Despite the Rogers paradigm that emphasizes marginal customers (e.g. “late majority”) for finishing the adoption of a new technology, I'd never made the connection between such customers and growing a mature markets. Until today, when I was reading the WSJ at lunch.
Reporter Paulo Prada explained why Southwest and other discount airlines won’t be trying to expand share during this time of high fuel prices:
Until recently, the game for discounters was about increasing the size of the flying public, much of it by luring first-time and infrequent air travelers with cut-rate fares. Earlier this decade, when a barrel of oil cost more than $100 less than it does today, that strategy made sense and made money. Now, "expanding the overall demand doesn't solve anything," says David Cush, chief executive of Virgin America, which earlier this week said it would scale back its planned capacity by the end of the year by about 10%. "You have to contract supply, because that sheds the lowest-paying, marginal traffic. It's all about keeping the higher-paying traffic."In one paragraph, that pretty much says it all.

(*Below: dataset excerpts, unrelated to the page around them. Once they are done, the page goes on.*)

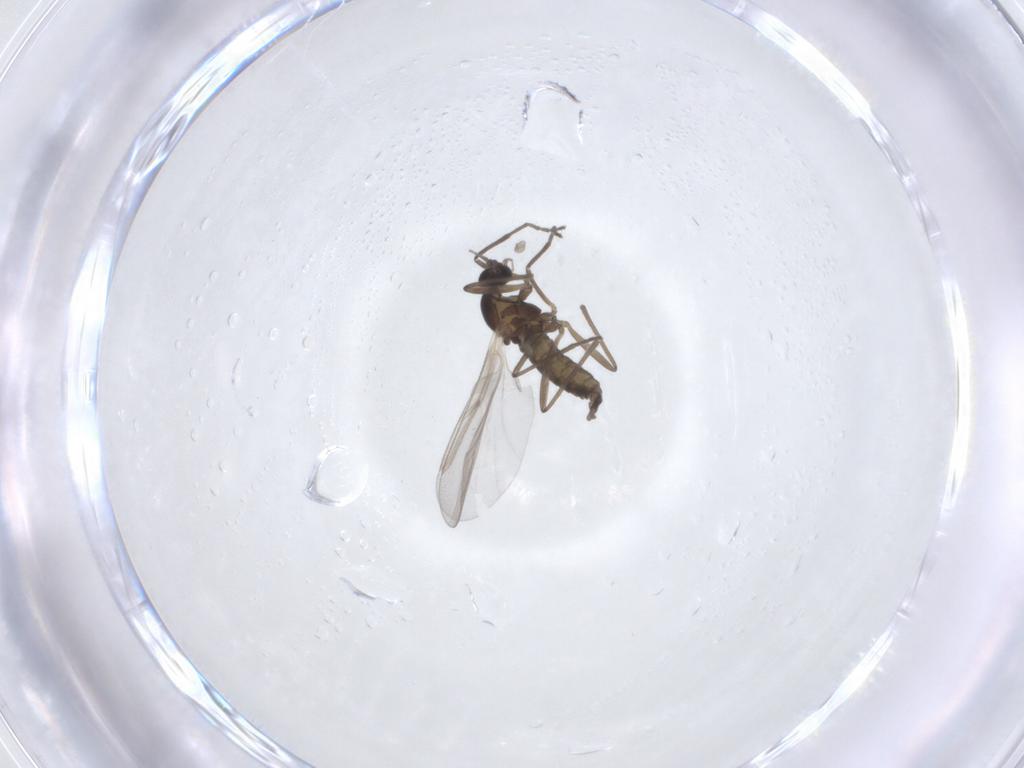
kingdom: Animalia
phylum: Arthropoda
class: Insecta
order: Diptera
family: Cecidomyiidae
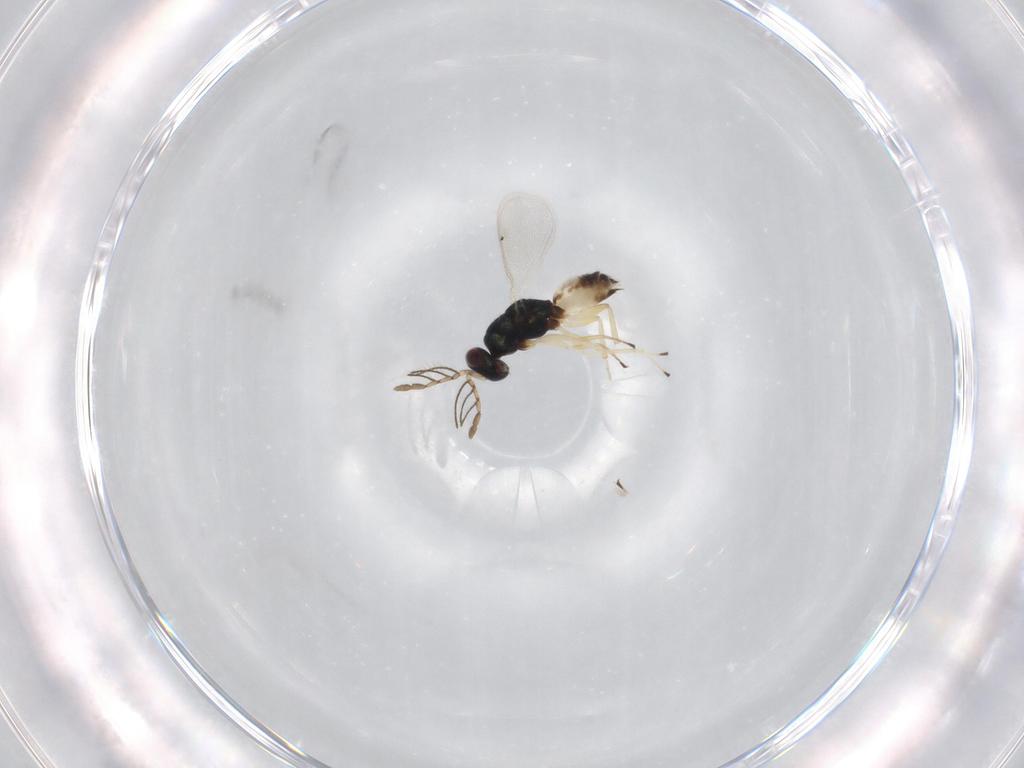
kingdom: Animalia
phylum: Arthropoda
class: Insecta
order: Hymenoptera
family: Eulophidae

Of course, despite Hal Varian’s advice about price discrimination, very few industries sell an identical product at such varying prices as the airlines. So the temptation to sell one last seat (no matter how cheap) is highest during the growth phase of the airline industry — much higher than, for example, the push to sell one more car.
Traditionally the airlines had three major costs — labor, capital equipment and fuel. Selling an additional seat did not raise the first two costs, only the third. It will be interesting to see if marginal pricing falls out of favor if fuel prices remain high.